Good news! Club public star gazes will begin again in April, 2022. Please see the Home Page for details.
Unless otherwise indicated, our club star gazes are open to the public. They are usually, but not always, scheduled twice per month on the Friday nights that occur near the Last Quarter and New Moons (unless a holiday interferes). Should Friday night be clouded out, we normally use the next night (Saturday) as our backup night.
Star Gaze Venues
The star gazes are held at Lookout Observatory, Grassland Mountain Observatory, or other locations in the area. We use a number of observing sites throughout the year based upon weather conditions and accessibility. To the right, find a list of our scheduled star gaze dates for the year. It’s not unusual for the club to conduct star gazes on additional nights during the year.
Check the club’s website “home page” regularly for the latest posting of upcoming public star gazes along with their assigned observing locations, and for any possible postponements or cancellations due to weather conditions and/or road closures.
More About the Star Gazes and Etiquette
Dress as warmly as you can, especially your head, hands and feet.
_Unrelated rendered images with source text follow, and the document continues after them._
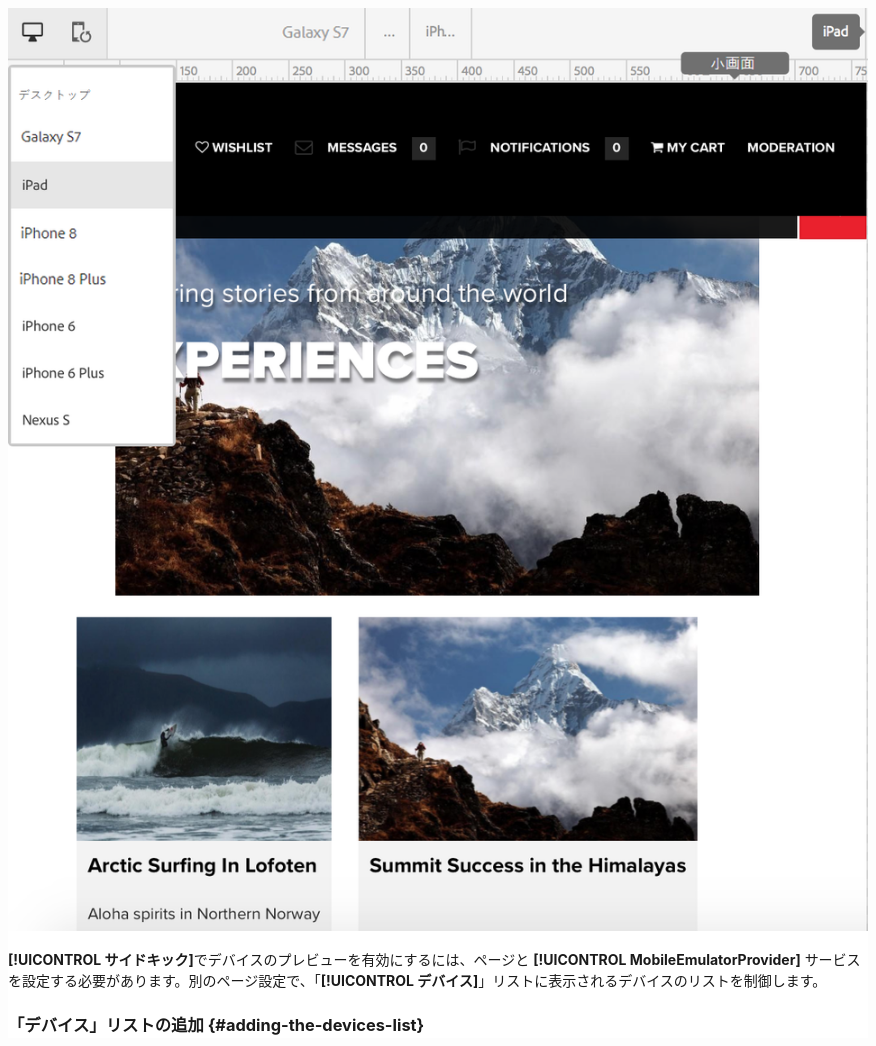 ![chlimage_1-5](assets/chlimage_1-5a.png)

**[!UICONTROL サイドキック]**&#x200B;でデバイスのプレビューを有効にするには、ページと **[!UICONTROL MobileEmulatorProvider]** サービスを設定する必要があります。別のページ設定で、「**[!UICONTROL デバイス]**」リストに表示されるデバイスのリストを制御します。

### 「デバイス」リストの追加 {#adding-the-devices-list}

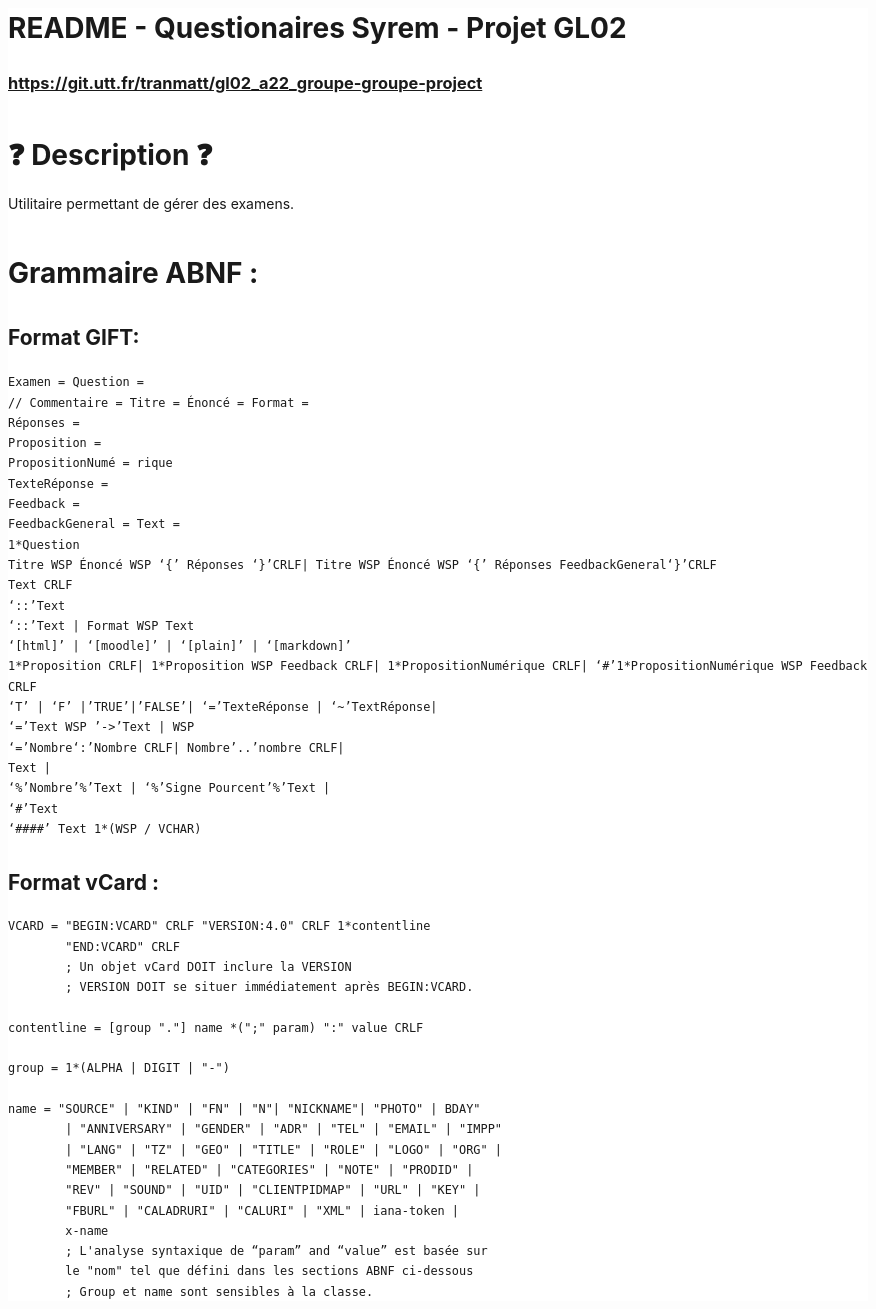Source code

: # README - Questionaires Syrem - Projet GL02
### https://git.utt.fr/tranmatt/gl02_a22_groupe-groupe-project 

# :question: Description :question:
Utilitaire permettant de gérer des examens.

# Grammaire ABNF :

## Format GIFT:
    Examen = Question =
    // Commentaire = Titre = Énoncé = Format =
    Réponses =
    Proposition =
    PropositionNumé = rique
    TexteRéponse =
    Feedback =
    FeedbackGeneral = Text =
    1*Question
    Titre WSP Énoncé WSP ‘{’ Réponses ‘}’CRLF| Titre WSP Énoncé WSP ‘{’ Réponses FeedbackGeneral‘}’CRLF
    Text CRLF
    ‘::’Text
    ‘::’Text | Format WSP Text
    ‘[html]’ | ‘[moodle]’ | ‘[plain]’ | ‘[markdown]’
    1*Proposition CRLF| 1*Proposition WSP Feedback CRLF| 1*PropositionNumérique CRLF| ‘#’1*PropositionNumérique WSP Feedback CRLF
    ‘T’ | ‘F’ |’TRUE’|’FALSE’| ‘=’TexteRéponse | ‘~’TextRéponse|
    ‘=’Text WSP ’->’Text | WSP
    ‘=’Nombre‘:’Nombre CRLF| Nombre’..’nombre CRLF|
    Text |
    ‘%’Nombre’%’Text | ‘%’Signe Pourcent’%’Text |
    ‘#’Text
    ‘####’ Text 1*(WSP / VCHAR)

## Format vCard :
    VCARD = "BEGIN:VCARD" CRLF "VERSION:4.0" CRLF 1*contentline
            "END:VCARD" CRLF
            ; Un objet vCard DOIT inclure la VERSION
            ; VERSION DOIT se situer immédiatement après BEGIN:VCARD.

    contentline = [group "."] name *(";" param) ":" value CRLF

    group = 1*(ALPHA | DIGIT | "-")

    name = "SOURCE" | "KIND" | "FN" | "N"| "NICKNAME"| "PHOTO" | BDAY"
            | "ANNIVERSARY" | "GENDER" | "ADR" | "TEL" | "EMAIL" | "IMPP"
            | "LANG" | "TZ" | "GEO" | "TITLE" | "ROLE" | "LOGO" | "ORG" |
            "MEMBER" | "RELATED" | "CATEGORIES" | "NOTE" | "PRODID" |
            "REV" | "SOUND" | "UID" | "CLIENTPIDMAP" | "URL" | "KEY" |
            "FBURL" | "CALADRURI" | "CALURI" | "XML" | iana-token |
            x-name
            ; L'analyse syntaxique de “param” and “value” est basée sur
            le "nom" tel que défini dans les sections ABNF ci-dessous
            ; Group et name sont sensibles à la classe.
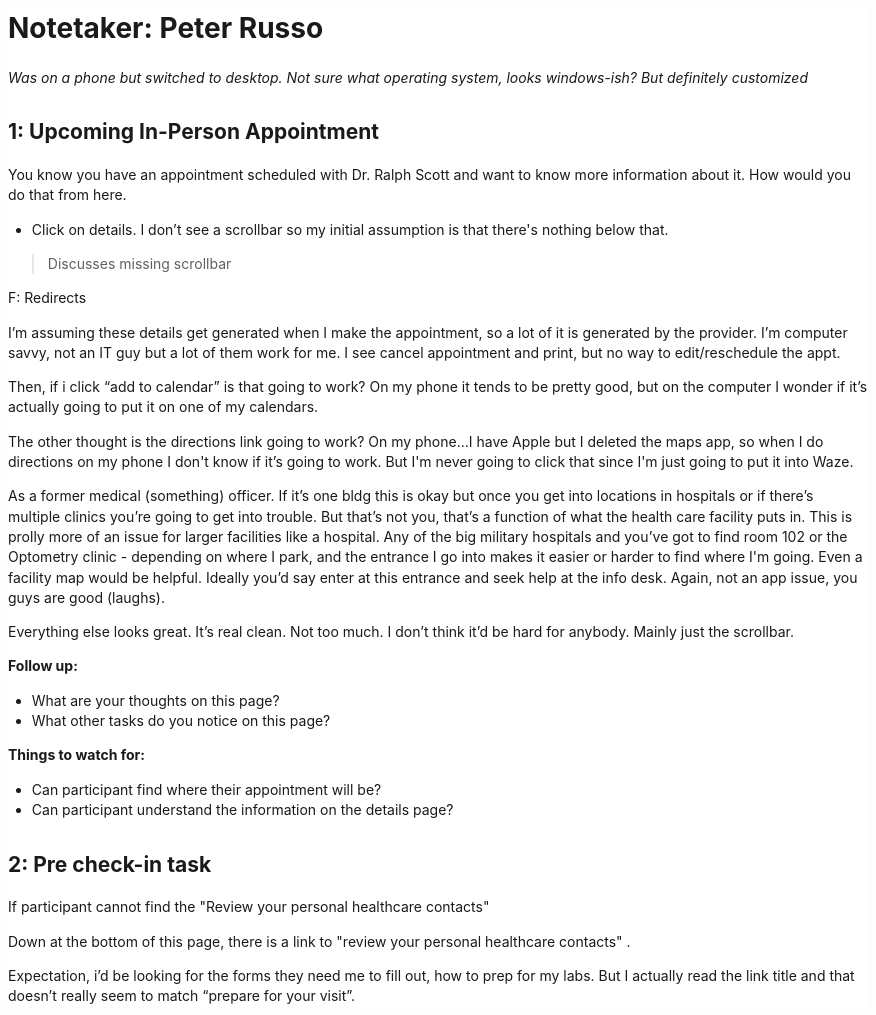 # Notetaker: Peter Russo

*Was on a phone but switched to desktop. Not sure what operating system, looks windows-ish? But definitely customized*

## 1: Upcoming In-Person Appointment

You know you have an appointment scheduled with Dr. Ralph Scott and want to know more information about it. How would you do that from here.

- Click on details. I don’t see a scrollbar so my initial assumption is that there's nothing below that.

> Discusses missing scrollbar

F: Redirects

I’m assuming these details get generated when I make the appointment, so a lot of it is generated by the provider. I’m computer savvy, not an IT guy but a lot of them work for me. I see cancel appointment and print, but no way to edit/reschedule the appt.

Then, if i click “add to calendar” is that going to work? On my phone it tends to be pretty good, but on the computer I wonder if it’s actually going to put it on one of my calendars.

The other thought is the directions link going to work? On my phone…I have Apple but I deleted the maps app, so when I do directions on my phone I don't know if it’s going to work. But I'm never going to click that since I'm just going to put it into Waze.

As a former medical (something) officer. If it’s one bldg this is okay but once you get into locations in hospitals or if there’s multiple clinics you’re going to get into trouble. But that’s not you, that’s a function of what the health care facility puts in. This is prolly more of an issue for larger facilities like a hospital. Any of the big military hospitals and you’ve got to find room 102 or the Optometry clinic - depending on where I park, and the entrance I go into makes it easier or harder to find where I'm going. Even a facility map would be helpful. Ideally you’d say enter at this entrance and seek help at the info desk. Again, not an app issue, you guys are good (laughs).

Everything else looks great. It’s real clean. Not too much. I don’t think it’d be hard for anybody. Mainly just the scrollbar.

**Follow up:**

- What are your thoughts on this page?
- What other tasks do you notice on this page?

**Things to watch for:**

- Can participant find where their appointment will be?
- Can participant understand the information on the details page?

## 2: Pre check-in task

If participant cannot find the "Review your personal healthcare contacts"

Down at the bottom of this page, there is a link to "review your personal healthcare contacts" .

Expectation, i’d be looking for the forms they need me to fill out, how to prep for my labs. But I actually read the link title and that doesn’t really seem to match “prepare for your visit”.
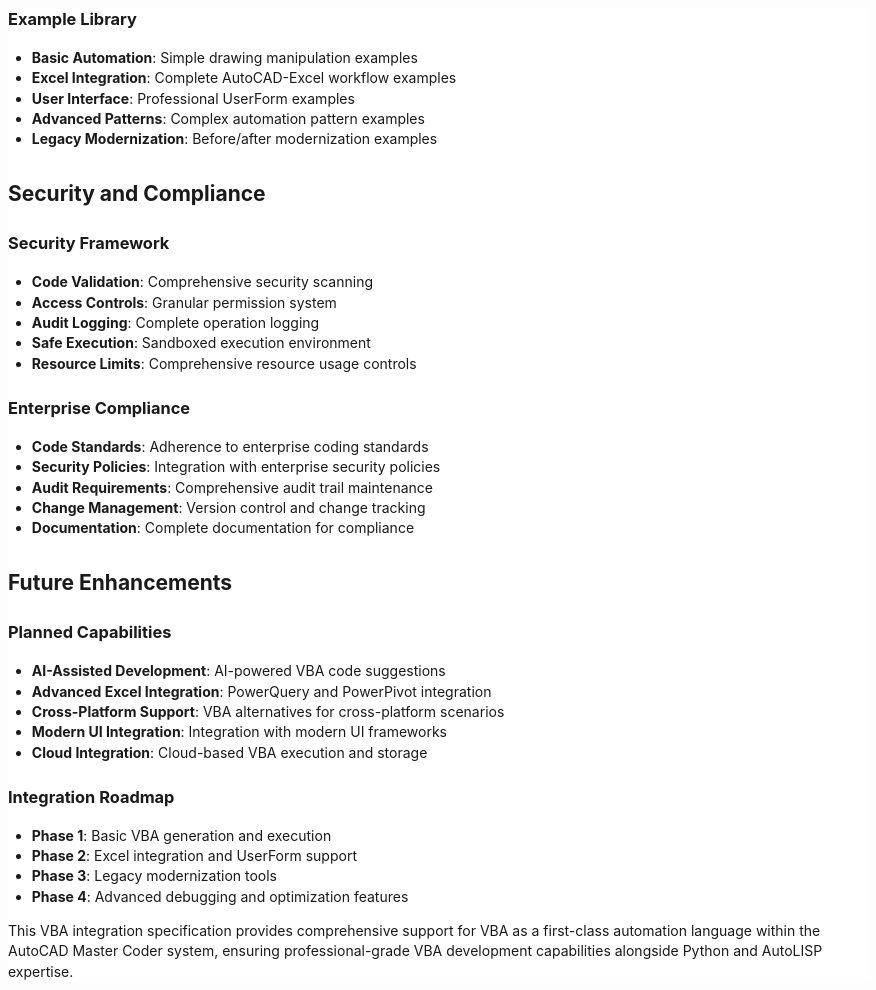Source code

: ### Example Library
- **Basic Automation**: Simple drawing manipulation examples
- **Excel Integration**: Complete AutoCAD-Excel workflow examples
- **User Interface**: Professional UserForm examples
- **Advanced Patterns**: Complex automation pattern examples
- **Legacy Modernization**: Before/after modernization examples

## Security and Compliance

### Security Framework
- **Code Validation**: Comprehensive security scanning
- **Access Controls**: Granular permission system
- **Audit Logging**: Complete operation logging
- **Safe Execution**: Sandboxed execution environment
- **Resource Limits**: Comprehensive resource usage controls

### Enterprise Compliance
- **Code Standards**: Adherence to enterprise coding standards
- **Security Policies**: Integration with enterprise security policies
- **Audit Requirements**: Comprehensive audit trail maintenance
- **Change Management**: Version control and change tracking
- **Documentation**: Complete documentation for compliance

## Future Enhancements

### Planned Capabilities
- **AI-Assisted Development**: AI-powered VBA code suggestions
- **Advanced Excel Integration**: PowerQuery and PowerPivot integration
- **Cross-Platform Support**: VBA alternatives for cross-platform scenarios
- **Modern UI Integration**: Integration with modern UI frameworks
- **Cloud Integration**: Cloud-based VBA execution and storage

### Integration Roadmap
- **Phase 1**: Basic VBA generation and execution
- **Phase 2**: Excel integration and UserForm support
- **Phase 3**: Legacy modernization tools
- **Phase 4**: Advanced debugging and optimization features

This VBA integration specification provides comprehensive support for VBA as a first-class automation language within the AutoCAD Master Coder system, ensuring professional-grade VBA development capabilities alongside Python and AutoLISP expertise.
We’ve never heard anyone complain about being too warm at a star gaze.
We usually try to arrive at the star gaze a little before sunset. It’s good to have some daylight to set up the telescopes and not feel so rushed to begin observing. For those star gazes at locations other than one of the club-associated observatories, usually 5 to 10 people show up with telescopes. If the sky is clear a few people stay all night and won’t pack up until sunrise. Usually everyone just observes whatever they are interested in. We don’t have a fixed schedule. One person may be going after nebulae or galaxies, while someone else may just be getting acquainted with their new scope.
Anyone who comes to a star gaze should turn off your car lights as soon as possible, and give warning before you turn on your lights to leave. Don’t use a flashlight unless it has a deep red filter over it. Few things irritate astronomers more than losing their night vision. It takes at least 15 minutes to get it back, longer if the person was observing very dim objects such as faint galaxies. While at the star gaze, don’t forget to breathe deeply. Low blood oxygen begins to reduce night vision in just a few seconds.
Feel free to ask anyone what they are looking at and if you can take a look. Most astronomers love sharing their passion. But get permission before turning any knobs, such as that one you just know is the focusing knob. It may not be! Finally, please do not smoke or vape near the telescopes because smoke and vapor can coat the lenses and mirrors. If you do smoke or vape, please do it downwind and at a distance.
Nature comes to the forefront at a star gaze. What a person looks like doesn’t matter (it’s too dark to see each other!). What matters is the shared enjoyment of the universe beyond our little blue marble. It takes you out of the workaday world and helps you realize there is more to the universe than this myopic view we have in the daytime.